Earlier this year a local Wilderness Watch member, Fred Goodsell, sounded the alarm that the U.S. Fish and Wildlife Service (FWS) had designated an illegal vehicle route as an “administrative road” through the Cabeza-Prieta Wilderness in southwest Arizona. The route, known as Los Vidrios, was reportedly created for and used as a smuggling route for many years before vehicle barriers were installed along the U.S. border with Mexico.
On behalf of Goodsell, Wilderness Watch, and the Grand Canyon Chapter of the Sierra Club, local attorney Cyndi Tuell sent a letter to the FWS stating the Service’s actions were likely in violation of both the Endangered Species Act and the Wilderness Act. The letter insisted the Los Vidrios route be identified on all agency maps and documents as an illegal, unauthorized route, and the signage be changed from an “Administrative Trail” to “Road Closed” north of the Camino del Diablo, a dirt road that divides the 803,000-acre Wilderness.

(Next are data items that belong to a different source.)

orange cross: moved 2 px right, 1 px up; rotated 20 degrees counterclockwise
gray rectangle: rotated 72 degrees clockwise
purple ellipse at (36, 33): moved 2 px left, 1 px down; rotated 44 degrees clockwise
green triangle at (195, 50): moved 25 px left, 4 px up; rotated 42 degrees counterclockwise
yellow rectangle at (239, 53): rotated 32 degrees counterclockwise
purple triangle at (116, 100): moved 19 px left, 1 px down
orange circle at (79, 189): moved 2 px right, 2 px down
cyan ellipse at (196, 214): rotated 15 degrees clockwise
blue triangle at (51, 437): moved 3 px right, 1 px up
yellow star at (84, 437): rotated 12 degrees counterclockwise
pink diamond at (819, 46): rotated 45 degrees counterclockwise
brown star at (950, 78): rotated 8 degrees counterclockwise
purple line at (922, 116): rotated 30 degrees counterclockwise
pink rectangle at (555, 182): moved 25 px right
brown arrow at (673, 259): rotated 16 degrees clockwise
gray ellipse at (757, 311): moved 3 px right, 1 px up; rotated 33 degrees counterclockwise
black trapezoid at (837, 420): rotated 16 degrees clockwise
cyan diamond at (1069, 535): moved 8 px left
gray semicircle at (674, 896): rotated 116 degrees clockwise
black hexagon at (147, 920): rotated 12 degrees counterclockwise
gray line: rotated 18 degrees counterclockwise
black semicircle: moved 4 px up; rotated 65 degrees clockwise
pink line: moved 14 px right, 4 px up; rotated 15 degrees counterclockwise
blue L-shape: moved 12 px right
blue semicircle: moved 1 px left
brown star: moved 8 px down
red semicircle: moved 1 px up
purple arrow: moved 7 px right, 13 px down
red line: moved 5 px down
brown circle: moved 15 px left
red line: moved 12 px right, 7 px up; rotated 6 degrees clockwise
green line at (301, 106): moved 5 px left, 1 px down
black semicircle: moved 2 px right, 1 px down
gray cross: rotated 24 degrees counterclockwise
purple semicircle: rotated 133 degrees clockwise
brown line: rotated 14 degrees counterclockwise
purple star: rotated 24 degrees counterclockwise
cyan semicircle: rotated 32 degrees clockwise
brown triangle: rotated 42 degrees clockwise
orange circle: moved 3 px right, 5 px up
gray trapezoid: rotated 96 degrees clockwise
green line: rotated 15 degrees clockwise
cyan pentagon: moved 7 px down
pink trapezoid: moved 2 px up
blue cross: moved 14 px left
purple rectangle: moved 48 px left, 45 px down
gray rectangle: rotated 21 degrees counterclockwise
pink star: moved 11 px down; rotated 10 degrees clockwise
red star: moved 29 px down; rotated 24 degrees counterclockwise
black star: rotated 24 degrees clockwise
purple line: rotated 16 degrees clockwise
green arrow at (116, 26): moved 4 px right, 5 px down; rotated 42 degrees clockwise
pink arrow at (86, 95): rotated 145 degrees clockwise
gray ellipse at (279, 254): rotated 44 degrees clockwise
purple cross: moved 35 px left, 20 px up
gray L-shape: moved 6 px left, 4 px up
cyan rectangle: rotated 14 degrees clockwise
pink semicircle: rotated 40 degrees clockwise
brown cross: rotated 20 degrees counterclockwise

Soon after receiving the letter, refuge manager Sid Slone responded in writing by assuring us the “Administrative Trail” sign would be replaced with a “Road Closed” sign and the route would no longer be referred to as an administrative trail on future maps created by the FWS. In a subsequent email, he also assured us the route would not be used to perform refuge duties.
Kudos to Fred and Cyndi for their great work to protect the Cabeza-Prieta Wilderness from this illegal road!